Now we have the final probability space $(\Omega, \mathcal{A}, P)$ and a jointly distributed random variable $(X, \Theta) : \Omega \to (V \times W)$. By means of the projections $\pi_1 : V \times W \to V, \pi_1(v, w) = v$ and $\pi_2 : V \times W, \pi_2(v, w) = w$ we obtain back the measurable maps we started with as $X = \pi_1 \circ (X, \Theta) ~\text{and}~ \Theta = \pi_2 \circ (X, \Theta)$. Since we endowed $\Omega$ with a probability measure we can now really say that $X, \Theta$ are random variables. Observe that we easily verify that $\Theta$ has density $g$ (For every set $C \in C$ we have \begin{align*} P[\Theta \in C] &= P[\pi_2 \circ (X, \Theta) \in C] \\ &= P[(X, \Theta) \in V \times C] \\ &= \int_{V \times C} f(x,\theta)g(\theta) d(x,\theta) \\ &= \int_C \int_V f(x,\theta) dx g(\theta) d\theta \\ &= \int_C 1\cdot g(\theta) d\theta \end{align*} ) but it is completely unclear what density $X$ has, $X$ is just some random variable with 'unknown' distribution. Well, it is absolutely not unknown as $(X, \Theta)$ are jointly distributed but the density of $X$ is not interesting for us: Let us be very concrete here and choose fixed real numbers $\alpha, \beta$, let $\Theta$ be Beta$(\alpha, \beta)$ distributed and let $X$ be Bernoulli$(\theta)$ distributed. Encoded, this means that \begin{align*} V &=\{0,1\},\\ W &= (0,1), \\ f(x,\theta) &= \theta^x(1-\theta)^{1-x}, \\ \tilde{g}(\theta) &= \text{Beta}(\theta|\alpha, \beta) = \frac{\Gamma(\alpha+\beta)}{\Gamma(\alpha)\Gamma(\beta)} \theta^{\alpha - 1} (1-\theta)^{\beta-1}, \\ g(\theta) &= \frac{1}{\int_{(0,1)} \tilde{g}(\theta)}\tilde{g}(\theta) \end{align*} (the nasty constant will be just as uninteresting as the other ones, see below). Put $d := p(x) = f_X(x)$ then after doing the computation $$p(\lambda|x) = \frac{p(x|\lambda)p(\lambda)}{p(x)} = \text{const.} \theta^{x+\alpha-1} (1-\theta)^{\beta-x}$$ i.e. we know that $p(\lambda|x)$ is a density and we know that (up to a constant) it is a Beta distribution again! Since two densities that coincide up to a constant must be the same, it must be the (renormalized to the interval $(0,1)$) Beta distribution (somewhat independent of what the actual value of $f_X(x)$ was)!

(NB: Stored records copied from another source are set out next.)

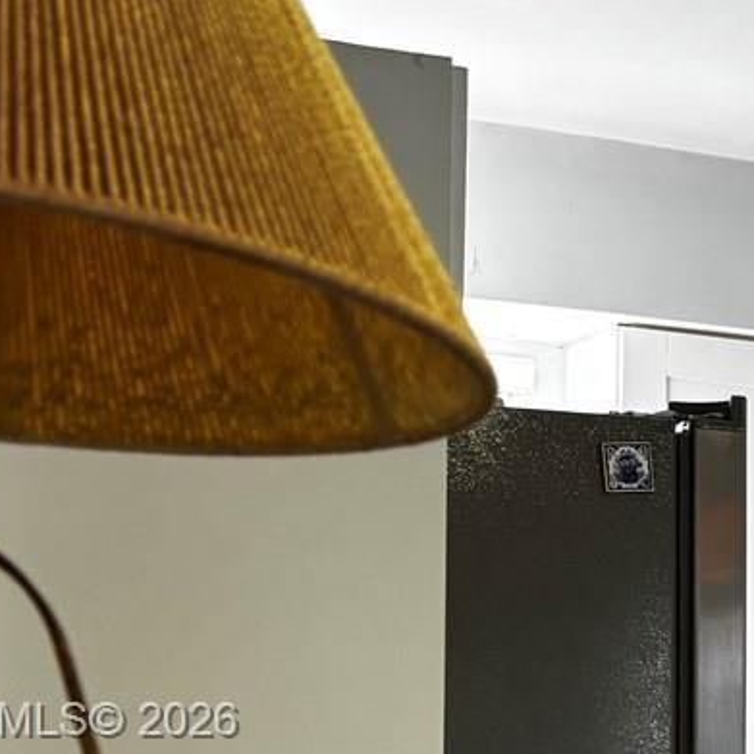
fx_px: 2316
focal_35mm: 94
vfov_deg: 18.1
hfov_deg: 16.6
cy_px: 723
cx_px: 1180
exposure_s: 1/60
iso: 80
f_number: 1.6
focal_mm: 5.96
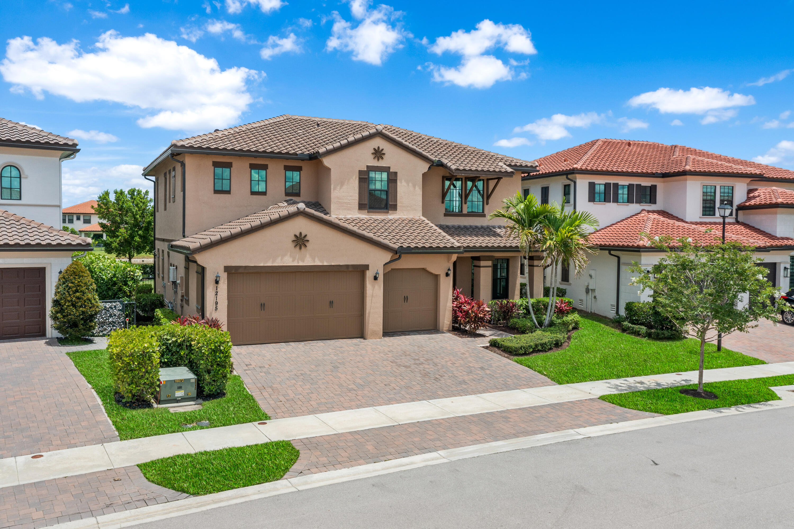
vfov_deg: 46.4
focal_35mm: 28
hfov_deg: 65.5
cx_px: 397
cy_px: 264
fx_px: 617
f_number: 5.6
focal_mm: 10.26
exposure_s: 1/500
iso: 100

As $(X, \Theta)$ are jointly distributed, there is a conditional density $f_{X|\Theta}$ given by \begin{align*} f_{X|\Theta}(x,\theta) &= \frac{f_{(X, \theta)}(x, \theta)}{f_\Theta(\theta)} \\ &= \frac{h(x, \theta)}{f_\Theta(\theta)} \\ &= \frac{f(x, \theta) g(\theta)}{g(\theta)} \\ &= f(x, \theta) \end{align*} This is the key point of confusion:

Although the Bayesian people claim that one models the density of $X$ somehow, what they actually mean is that they model the conditional density $f_{X|\Theta} = f$ and 'computing' the density $p(x|\lambda)$ does not actually mean that they compute something but that they compute beforehand that the conditional density is just $f$ and insert the definition of $f$!